Action item
Which lines of the entries below contain the string "back"? Copy each one.

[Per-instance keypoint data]
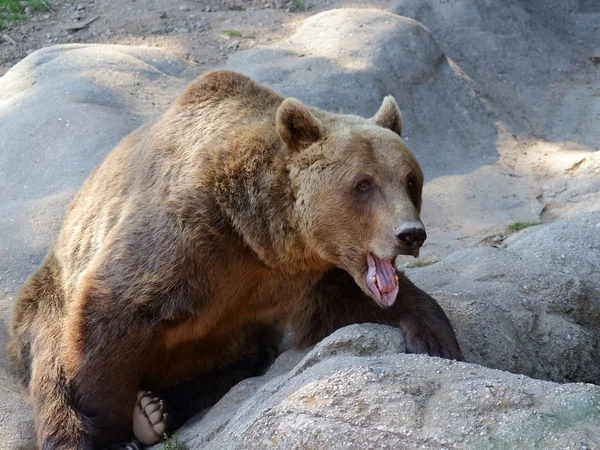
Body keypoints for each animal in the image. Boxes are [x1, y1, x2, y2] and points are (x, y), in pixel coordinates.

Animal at [7, 70, 462, 450]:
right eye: (363, 184)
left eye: (410, 179)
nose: (410, 233)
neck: (263, 238)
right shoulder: (185, 236)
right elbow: (113, 313)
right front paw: (113, 437)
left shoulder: (297, 279)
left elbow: (343, 307)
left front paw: (437, 339)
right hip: (45, 300)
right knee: (52, 372)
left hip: (232, 339)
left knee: (236, 363)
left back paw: (156, 411)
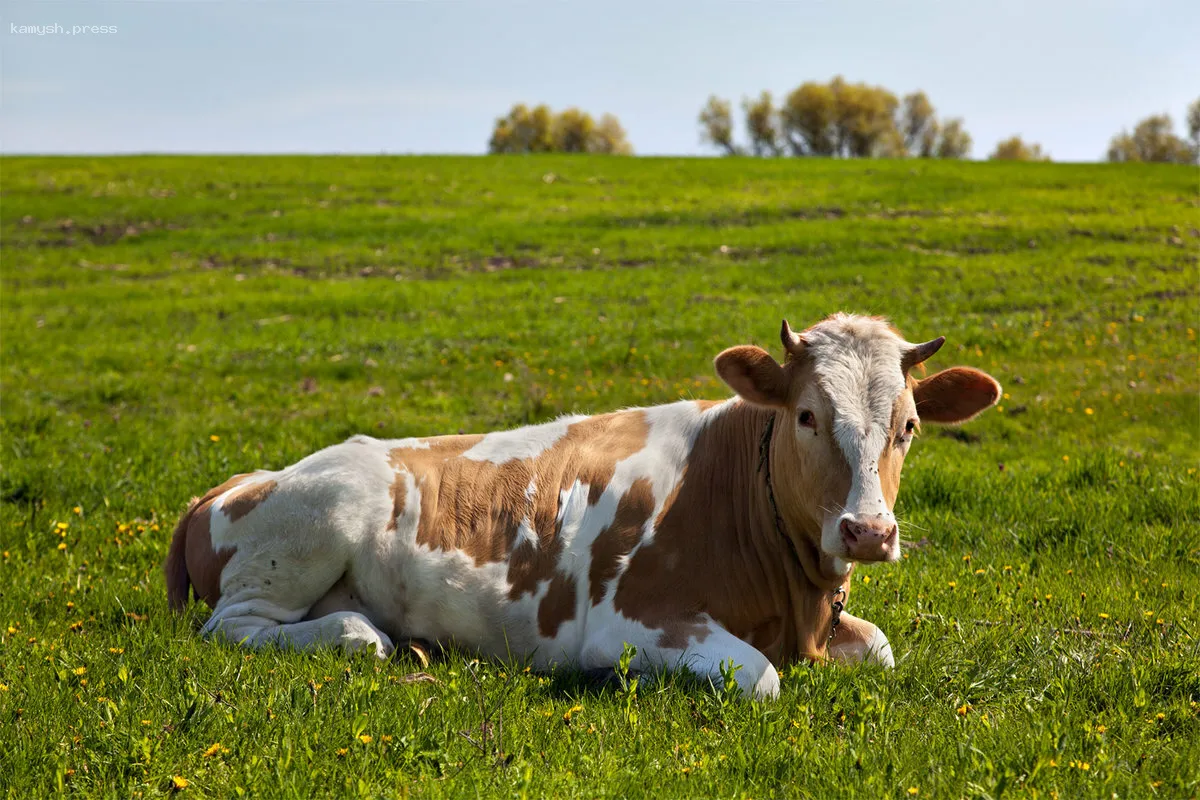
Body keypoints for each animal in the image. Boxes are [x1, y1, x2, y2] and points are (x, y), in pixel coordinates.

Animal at [164, 316, 998, 695]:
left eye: (909, 427)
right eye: (806, 416)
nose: (868, 531)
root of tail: (233, 482)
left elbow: (882, 646)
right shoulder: (631, 621)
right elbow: (761, 677)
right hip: (314, 526)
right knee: (238, 627)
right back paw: (364, 633)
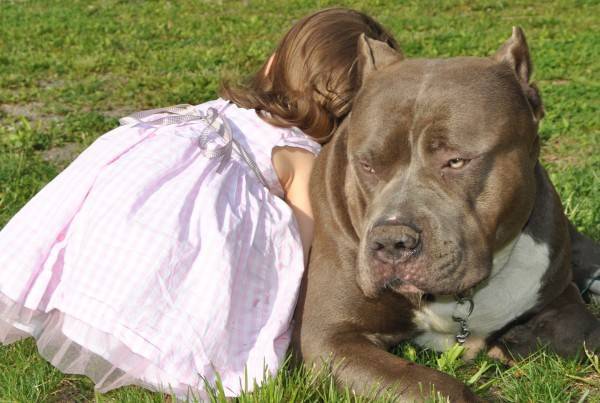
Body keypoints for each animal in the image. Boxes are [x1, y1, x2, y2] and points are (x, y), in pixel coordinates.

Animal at [292, 27, 600, 402]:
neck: (463, 298)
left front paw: (515, 339)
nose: (390, 241)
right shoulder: (331, 337)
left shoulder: (559, 294)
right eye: (366, 165)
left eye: (455, 161)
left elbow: (580, 331)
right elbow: (438, 387)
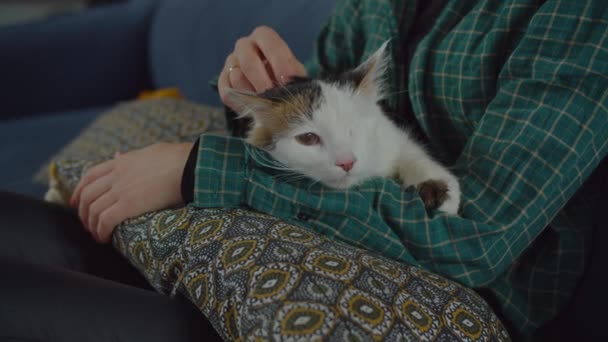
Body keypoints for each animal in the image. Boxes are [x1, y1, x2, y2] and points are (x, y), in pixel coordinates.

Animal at [228, 42, 460, 214]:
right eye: (308, 138)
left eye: (353, 128)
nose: (347, 163)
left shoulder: (392, 135)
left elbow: (412, 153)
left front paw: (438, 189)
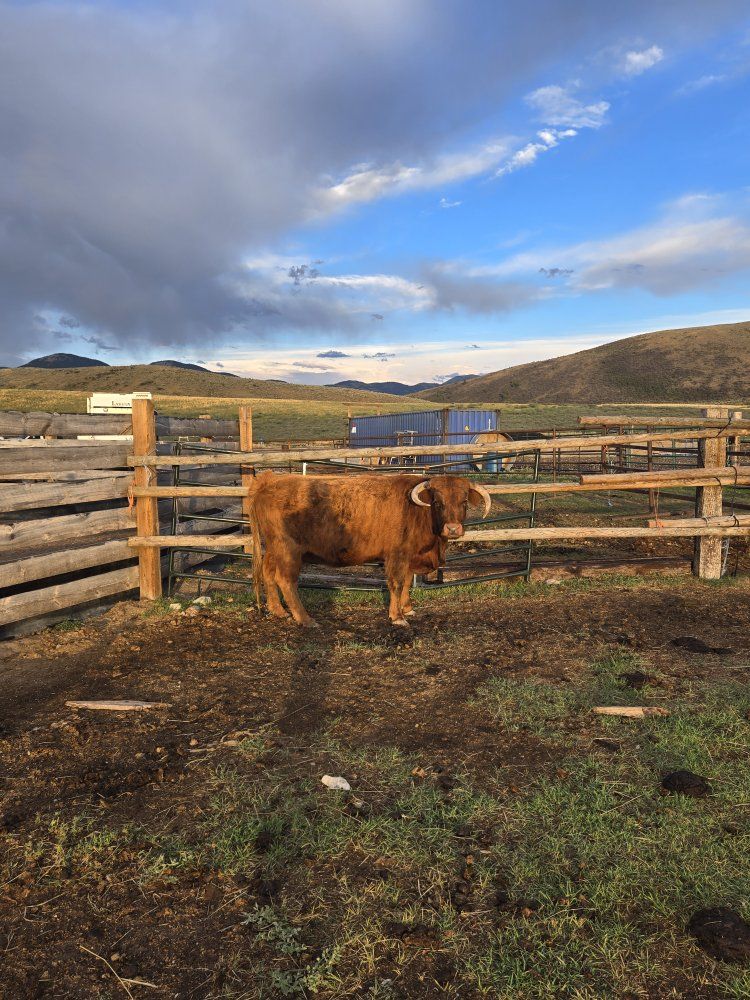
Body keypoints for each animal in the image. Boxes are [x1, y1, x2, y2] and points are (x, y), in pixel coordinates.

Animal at [248, 472, 491, 627]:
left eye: (464, 502)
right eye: (438, 503)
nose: (453, 529)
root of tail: (270, 480)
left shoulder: (409, 556)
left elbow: (406, 583)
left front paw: (407, 608)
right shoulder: (396, 555)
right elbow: (397, 583)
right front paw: (397, 616)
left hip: (273, 548)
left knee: (268, 573)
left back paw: (278, 611)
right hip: (288, 550)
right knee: (285, 580)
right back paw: (305, 619)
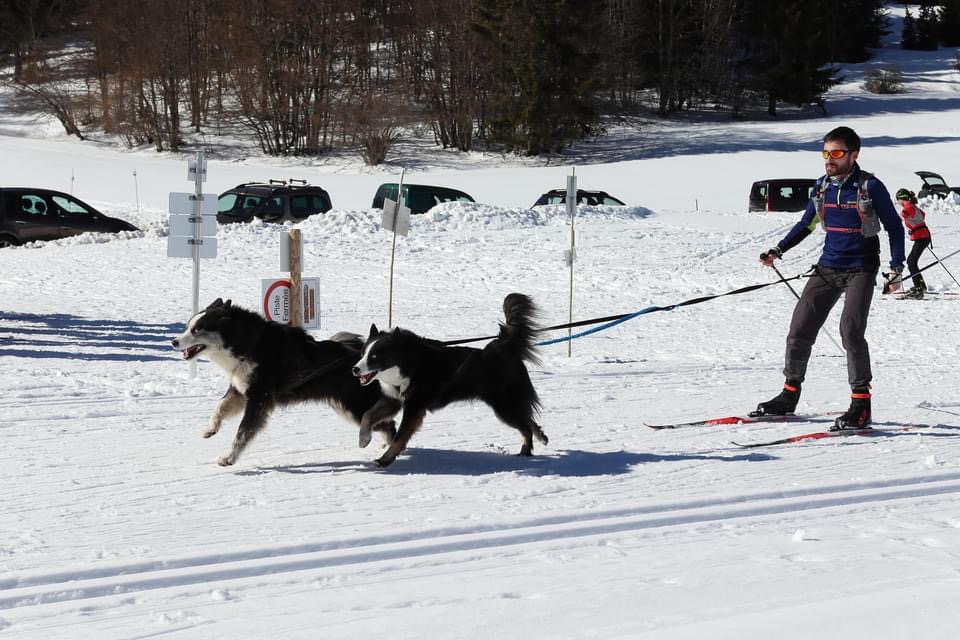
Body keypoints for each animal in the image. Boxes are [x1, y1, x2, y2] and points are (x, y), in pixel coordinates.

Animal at [171, 300, 400, 464]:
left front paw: (229, 458)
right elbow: (219, 407)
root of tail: (362, 359)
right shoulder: (240, 390)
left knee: (387, 423)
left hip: (354, 408)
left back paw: (390, 446)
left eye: (197, 329)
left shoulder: (259, 398)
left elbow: (243, 432)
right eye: (187, 326)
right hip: (345, 408)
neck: (251, 345)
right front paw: (211, 428)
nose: (173, 341)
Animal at [350, 292, 548, 468]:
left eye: (374, 356)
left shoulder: (414, 406)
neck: (410, 364)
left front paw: (384, 460)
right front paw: (364, 439)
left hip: (504, 405)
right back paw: (541, 437)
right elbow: (368, 415)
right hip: (508, 403)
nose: (355, 369)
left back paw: (525, 451)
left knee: (525, 425)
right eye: (362, 353)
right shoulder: (394, 399)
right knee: (527, 417)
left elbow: (399, 437)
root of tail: (503, 348)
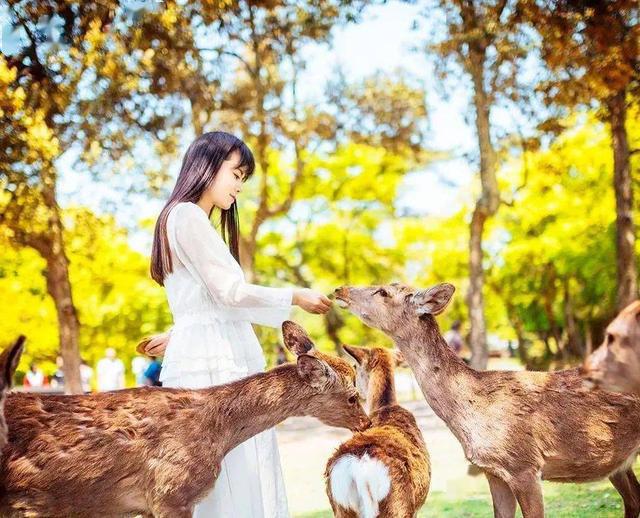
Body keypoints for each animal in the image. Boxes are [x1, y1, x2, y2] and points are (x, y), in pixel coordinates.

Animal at [326, 345, 430, 518]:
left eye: (356, 367)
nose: (356, 389)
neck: (385, 407)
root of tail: (359, 469)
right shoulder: (415, 508)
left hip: (341, 508)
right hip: (398, 507)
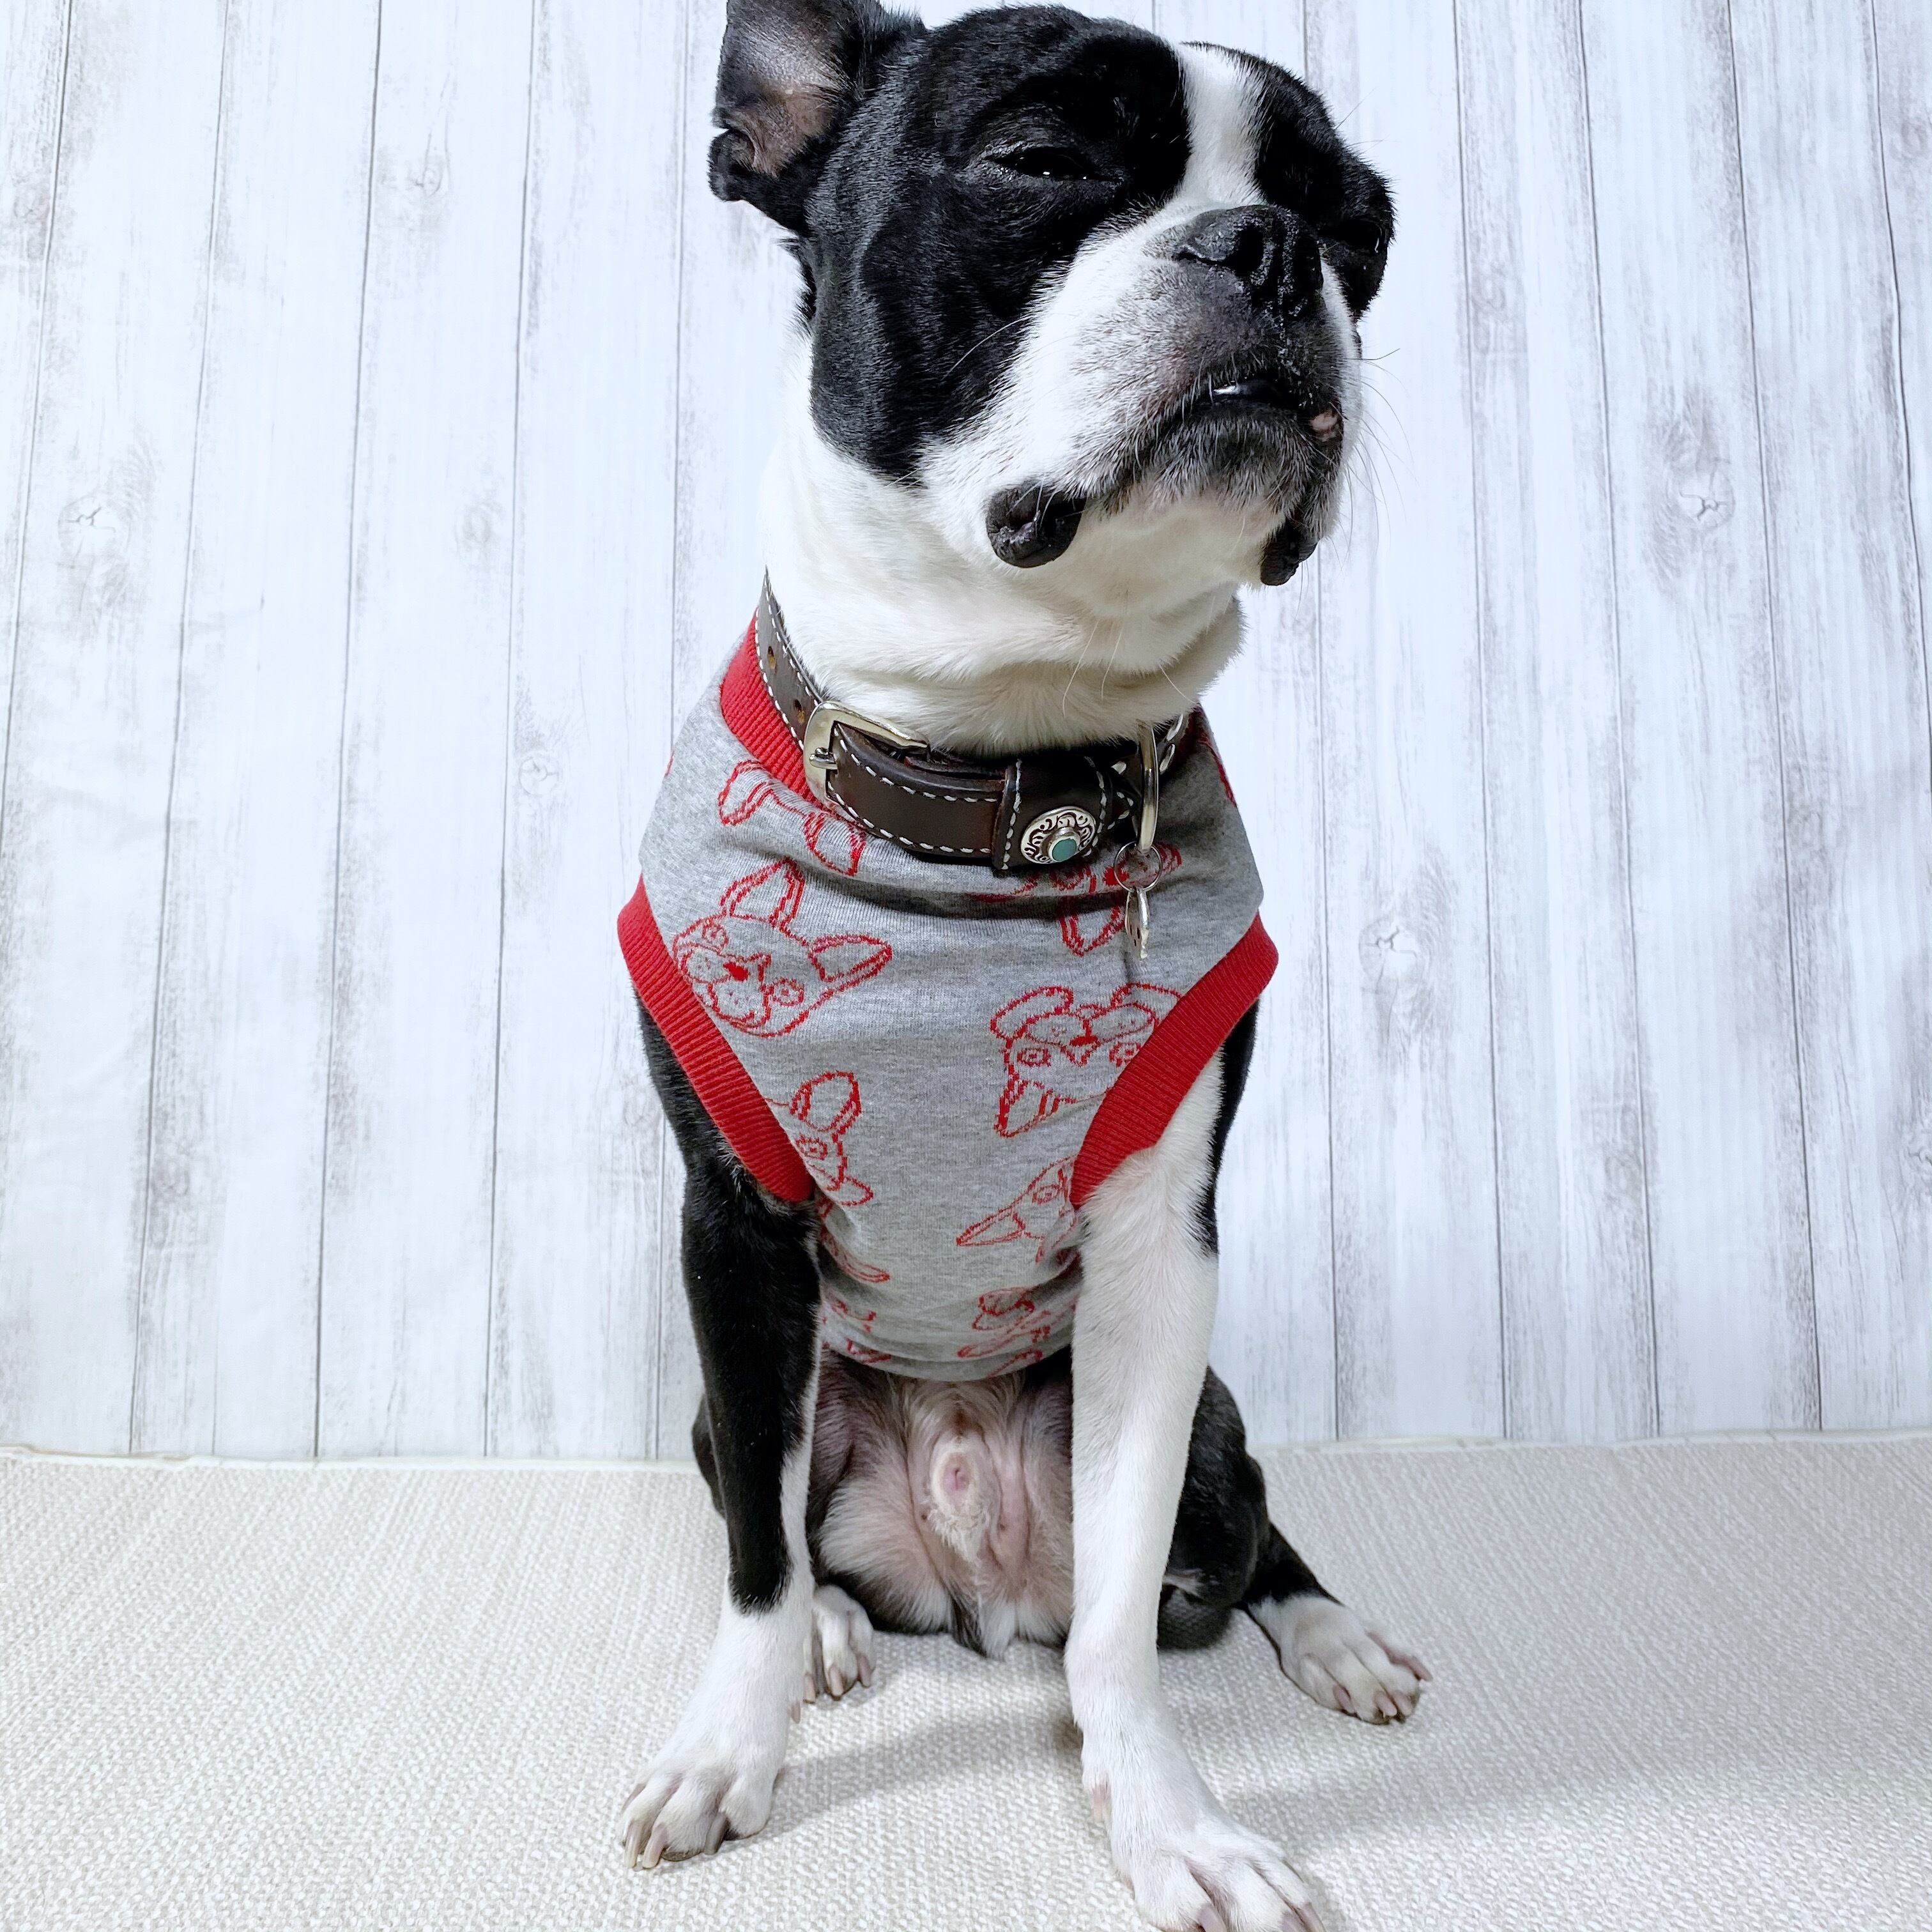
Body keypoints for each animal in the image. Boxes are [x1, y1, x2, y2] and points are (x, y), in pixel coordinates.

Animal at [616, 6, 1427, 1927]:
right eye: (1043, 164)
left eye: (1359, 233)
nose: (1270, 251)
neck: (989, 768)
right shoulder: (733, 1236)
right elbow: (752, 1567)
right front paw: (733, 1742)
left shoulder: (1154, 1256)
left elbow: (1121, 1630)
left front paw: (1170, 1822)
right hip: (744, 1404)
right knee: (779, 1520)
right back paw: (843, 1640)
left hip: (1208, 1435)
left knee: (1236, 1545)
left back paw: (1334, 1634)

Answer to this task
left back paw: (156, 411)
right back paw: (364, 633)
left back paw: (278, 611)
right back paw: (305, 619)
left back paw: (390, 446)
right back paw: (541, 437)
left back paw: (525, 451)
right back paw: (843, 1640)
left back paw: (1334, 1634)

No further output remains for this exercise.